Astro Coast (Kanine, 2010)
by Surfer Blood
originally published at Dusted Magazine
I was not old enough, back when “alternative rock” still had cultural coherence, to know what it was an alternative to. I certainly wasn’t old enough to care. My reaction to the first Weezer album, for instance, was callow and uninformed, which is to say honest; I didn’t even know the Pixies existed until a few years later, by which time rock music’s historical dimension had begun to engage me, intellectually rather than viscerally. That the first bands I loved have all turned out to be derivations and reinventions of other bands, maybe better bands, has never managed to overthrow the glow of that simple, unlearned initial attraction.

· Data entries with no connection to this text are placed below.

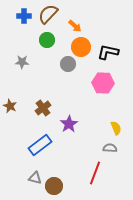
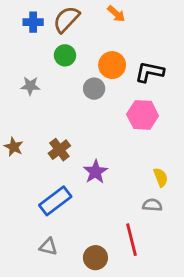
orange arrow: (75, 26) -> (116, 14), moved
red line: (95, 173) -> (131, 240), turned -35
brown circle: (54, 186) -> (95, 258), moved

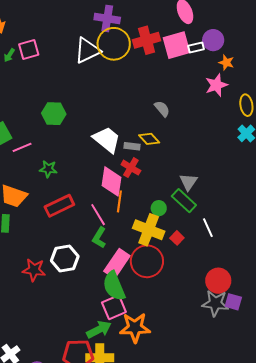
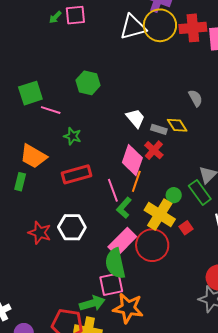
white trapezoid: (107, 140) -> (135, 118), size x0.7
pink line: (22, 147) -> (51, 110), turned 30
green L-shape: (99, 238) -> (124, 208), moved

The best thing I can say for Surfer Blood, who aren’t old enough to have appreciated alternative rock any more contextually than I did, is that they appeal to me the same way. The difference, of course, is that I make it my business now to be an un-innocent listener: I listen intellectually, triangulate influences, seek affinities and precedents and implications as a matter of instinct. And while Astro Coast has plenty of big flashing indices toward other bands, maybe better bands — Weezer and the Pixies, Built to Spill and the Ramones — none evinces a conscious or meaningful alignment. The album is too loose and lazy for that, too unconcerned with its own identity: what elsewhere might constitute a record’s unifying sound — a lonesome surf-rock twang here, a left-hand-unaware-of-the-right volume imbalance there — is picked up and used here incidentally, almost at random. Inspiration-wise, Surfer Blood pick and choose and scavenge and consume with the same obliviousness to pedigree I wish I could get back and probably never will. It’s not a strategy or a statement. It’s what sounds good.

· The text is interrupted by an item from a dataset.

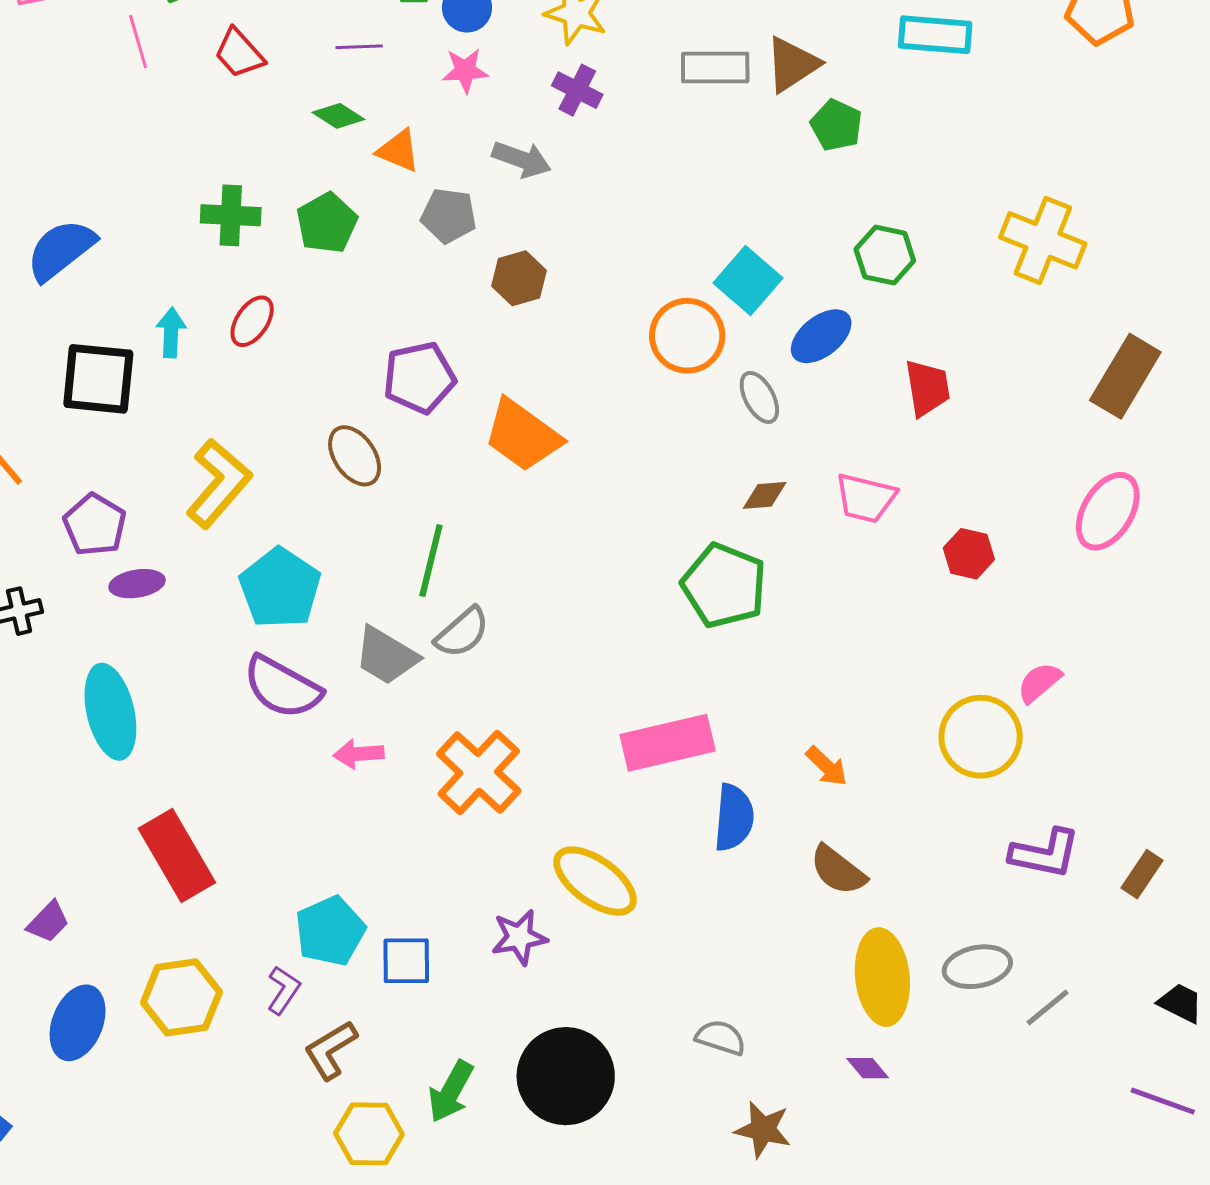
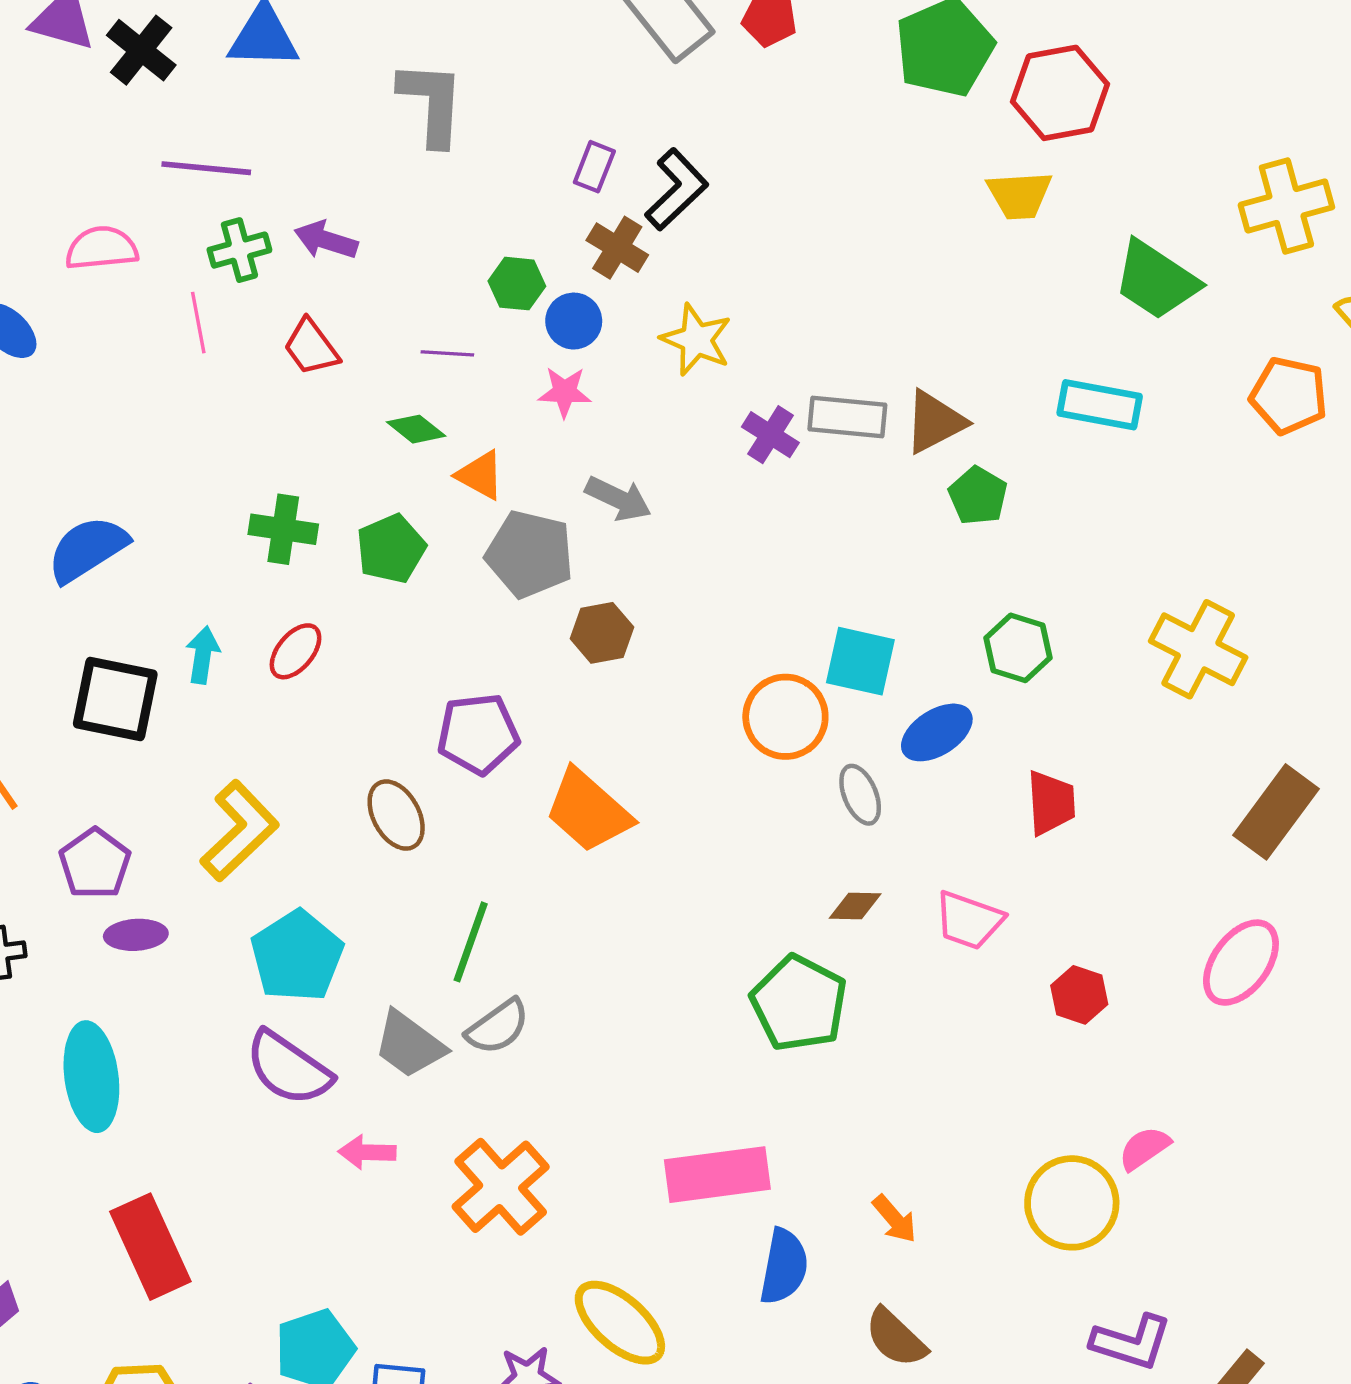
purple cross: (577, 90) -> (770, 435), moved
gray pentagon: (449, 216) -> (530, 554), size x1.4
cyan square: (748, 280) -> (860, 661), turned -34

I’m making it sound suspiciously like Astro Coast is better for what it isn’t than for what it is, which isn’t really true. Behind its shit-fi insouciance (“Never could be still for long, and I could never hold a job / Coupled with a weakness for cocaine and liquor, not much you can do for love”) are high-caliber songwriting and rhythmic sensibilities; the lesser moments, like the jerky opening to “Take It Easy,” get reined in in short order, in this case by stripping down to a hypnotic groove and going on until someone remembers to stop playing first. The longer songs seem to lag but then pull together seamlessly, to especially lovely effect on “Anchorage.” And a few songs — “Catholic Pagans” and “Fast Jabroni,” for two — are just perfectly executed, slightly messy models of what was always rewarding about alternative rock.
It’ll be exciting to see where Surfer Blood go once they bother to figure out who they are, but their potential is the wrong thing to appreciate: it’s their immediacy, their unstudied and unfocused energy, that hits the spot. A total divorce from rock historiography may not be what we need at the outset of a new decade, but now that it’s in front of me, it’s very much what I want. I plan to enjoy it while it lasts.